Texto del ejercicio →

---

No obstante, además de algún ancestral prejuicio misógino: menosprecia a las
pelirrojas, comparte ciertos atavismos machistas (con un tinte psiconalistoide):
“A las mujeres histéricas hay que dejarlas solas.” Admite y apunta: “Hay todo
un tratado por escribir sobre el llanto de las mujeres; lo que uno cree la
expresión de ternura es a veces una expresión de odio, y las más sinceras
lágrimas suelen ser derramadas por mujeres que sólo se conmueven ante sí
mismas.”

---

Información proporcionada →
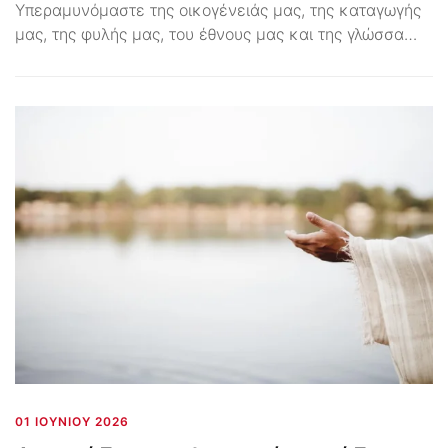
Υπεραμυνόμαστε της οικογένειάς μας, της καταγωγής
μας, της φυλής μας, του έθνους μας και της γλώσσα…
01 ΙΟΥΝΊΟΥ 2026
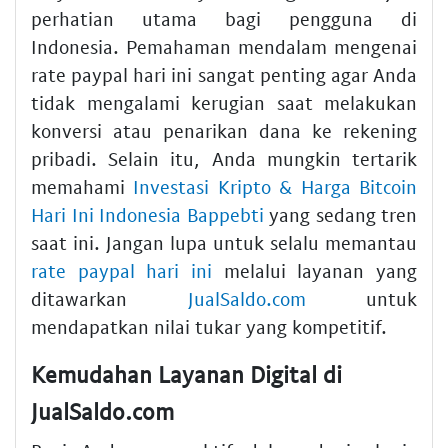
perhatian utama bagi pengguna di
Indonesia. Pemahaman mendalam mengenai
rate paypal hari ini sangat penting agar Anda
tidak mengalami kerugian saat melakukan
konversi atau penarikan dana ke rekening
pribadi. Selain itu, Anda mungkin tertarik
memahami
Investasi Kripto & Harga Bitcoin
Hari Ini Indonesia Bappebti
yang sedang tren
saat ini. Jangan lupa untuk selalu memantau
rate paypal hari ini
melalui layanan yang
ditawarkan
JualSaldo.com
untuk
mendapatkan nilai tukar yang kompetitif.
Kemudahan Layanan Digital di
JualSaldo.com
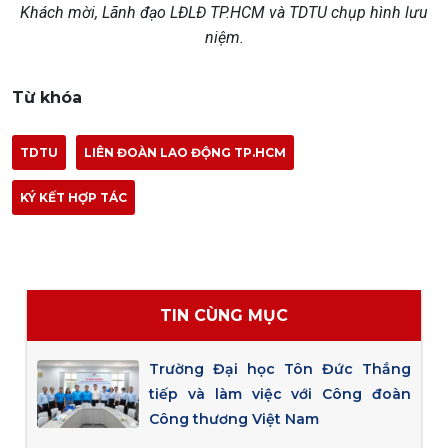
Khách mời, Lãnh đạo LĐLĐ TP.HCM và TDTU chụp hình lưu
niệm.
Từ khóa
TDTU
LIÊN ĐOÀN LAO ĐỘNG TP.HCM
KÝ KẾT HỢP TÁC
TIN CÙNG MỤC
Trường Đại học Tôn Đức Thắng
tiếp và làm việc với Công đoàn
Công thương Việt Nam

---

Tarea asignada → Por favor, enumera sin repetir todas las palabras con tilde que figuran dentro de las citas entre comillas del texto del ejercicio.

Respuesta del ejercicio → histéricas, expresión, más, lágrimas, sólo, sí